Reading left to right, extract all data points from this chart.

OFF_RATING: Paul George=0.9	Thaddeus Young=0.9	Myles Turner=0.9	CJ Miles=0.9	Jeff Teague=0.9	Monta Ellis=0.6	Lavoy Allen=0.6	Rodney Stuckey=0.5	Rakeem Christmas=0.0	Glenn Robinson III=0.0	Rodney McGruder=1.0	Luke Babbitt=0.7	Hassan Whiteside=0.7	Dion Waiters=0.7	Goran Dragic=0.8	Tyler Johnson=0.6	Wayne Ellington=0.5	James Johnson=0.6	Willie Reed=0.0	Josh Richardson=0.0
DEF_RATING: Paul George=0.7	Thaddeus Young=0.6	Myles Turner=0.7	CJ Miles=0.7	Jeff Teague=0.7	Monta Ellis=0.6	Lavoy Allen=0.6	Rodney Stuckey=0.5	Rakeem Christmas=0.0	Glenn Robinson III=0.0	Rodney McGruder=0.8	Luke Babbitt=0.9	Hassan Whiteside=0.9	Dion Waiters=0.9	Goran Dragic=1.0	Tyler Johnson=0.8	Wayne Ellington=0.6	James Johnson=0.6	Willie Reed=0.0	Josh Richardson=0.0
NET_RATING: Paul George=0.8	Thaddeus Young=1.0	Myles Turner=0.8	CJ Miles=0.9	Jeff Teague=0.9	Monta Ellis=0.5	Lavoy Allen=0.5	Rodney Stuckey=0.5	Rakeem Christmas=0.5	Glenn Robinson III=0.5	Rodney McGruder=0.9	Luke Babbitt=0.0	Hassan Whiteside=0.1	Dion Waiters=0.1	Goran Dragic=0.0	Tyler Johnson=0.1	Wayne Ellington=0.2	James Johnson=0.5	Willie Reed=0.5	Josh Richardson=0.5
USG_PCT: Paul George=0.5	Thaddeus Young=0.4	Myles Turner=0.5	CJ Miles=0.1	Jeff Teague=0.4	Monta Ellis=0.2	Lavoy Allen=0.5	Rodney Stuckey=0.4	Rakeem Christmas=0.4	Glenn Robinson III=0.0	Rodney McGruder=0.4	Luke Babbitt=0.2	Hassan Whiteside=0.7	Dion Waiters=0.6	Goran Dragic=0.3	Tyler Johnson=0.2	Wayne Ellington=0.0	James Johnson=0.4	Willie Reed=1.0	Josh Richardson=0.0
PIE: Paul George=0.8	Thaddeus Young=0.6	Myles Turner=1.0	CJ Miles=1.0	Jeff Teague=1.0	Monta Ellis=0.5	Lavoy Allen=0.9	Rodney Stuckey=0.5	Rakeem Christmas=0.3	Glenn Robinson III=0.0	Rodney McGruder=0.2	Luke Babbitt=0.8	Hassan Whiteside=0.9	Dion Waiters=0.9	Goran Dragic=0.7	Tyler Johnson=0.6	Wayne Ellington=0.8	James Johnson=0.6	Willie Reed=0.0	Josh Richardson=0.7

> [Aufgabenstellung]:
Formatieren Sie sämtliche Zeilen der Einträge oben als JSON-Liste von Zeichenketten mit genau einer Zeichenkette pro Zeile. Leerzeilen werden dabei ausgelassen.

> [Ergebnis der Übung]:
[
  "Reading left to right, extract all data points from this chart.",
  "OFF_RATING: Paul George=0.9\tThaddeus Young=0.9\tMyles Turner=0.9\tCJ Miles=0.9\tJeff Teague=0.9\tMonta Ellis=0.6\tLavoy Allen=0.6\tRodney Stuckey=0.5\tRakeem Christmas=0.0\tGlenn Robinson III=0.0\tRodney McGruder=1.0\tLuke Babbitt=0.7\tHassan Whiteside=0.7\tDion Waiters=0.7\tGoran Dragic=0.8\tTyler Johnson=0.6\tWayne Ellington=0.5\tJames Johnson=0.6\tWillie Reed=0.0\tJosh Richardson=0.0",
  "DEF_RATING: Paul George=0.7\tThaddeus Young=0.6\tMyles Turner=0.7\tCJ Miles=0.7\tJeff Teague=0.7\tMonta Ellis=0.6\tLavoy Allen=0.6\tRodney Stuckey=0.5\tRakeem Christmas=0.0\tGlenn Robinson III=0.0\tRodney McGruder=0.8\tLuke Babbitt=0.9\tHassan Whiteside=0.9\tDion Waiters=0.9\tGoran Dragic=1.0\tTyler Johnson=0.8\tWayne Ellington=0.6\tJames Johnson=0.6\tWillie Reed=0.0\tJosh Richardson=0.0",
  "NET_RATING: Paul George=0.8\tThaddeus Young=1.0\tMyles Turner=0.8\tCJ Miles=0.9\tJeff Teague=0.9\tMonta Ellis=0.5\tLavoy Allen=0.5\tRodney Stuckey=0.5\tRakeem Christmas=0.5\tGlenn Robinson III=0.5\tRodney McGruder=0.9\tLuke Babbitt=0.0\tHassan Whiteside=0.1\tDion Waiters=0.1\tGoran Dragic=0.0\tTyler Johnson=0.1\tWayne Ellington=0.2\tJames Johnson=0.5\tWillie Reed=0.5\tJosh Richardson=0.5",
  "USG_PCT: Paul George=0.5\tThaddeus Young=0.4\tMyles Turner=0.5\tCJ Miles=0.1\tJeff Teague=0.4\tMonta Ellis=0.2\tLavoy Allen=0.5\tRodney Stuckey=0.4\tRakeem Christmas=0.4\tGlenn Robinson III=0.0\tRodney McGruder=0.4\tLuke Babbitt=0.2\tHassan Whiteside=0.7\tDion Waiters=0.6\tGoran Dragic=0.3\tTyler Johnson=0.2\tWayne Ellington=0.0\tJames Johnson=0.4\tWillie Reed=1.0\tJosh Richardson=0.0",
  "PIE: Paul George=0.8\tThaddeus Young=0.6\tMyles Turner=1.0\tCJ Miles=1.0\tJeff Teague=1.0\tMonta Ellis=0.5\tLavoy Allen=0.9\tRodney Stuckey=0.5\tRakeem Christmas=0.3\tGlenn Robinson III=0.0\tRodney McGruder=0.2\tLuke Babbitt=0.8\tHassan Whiteside=0.9\tDion Waiters=0.9\tGoran Dragic=0.7\tTyler Johnson=0.6\tWayne Ellington=0.8\tJames Johnson=0.6\tWillie Reed=0.0\tJosh Richardson=0.7"
]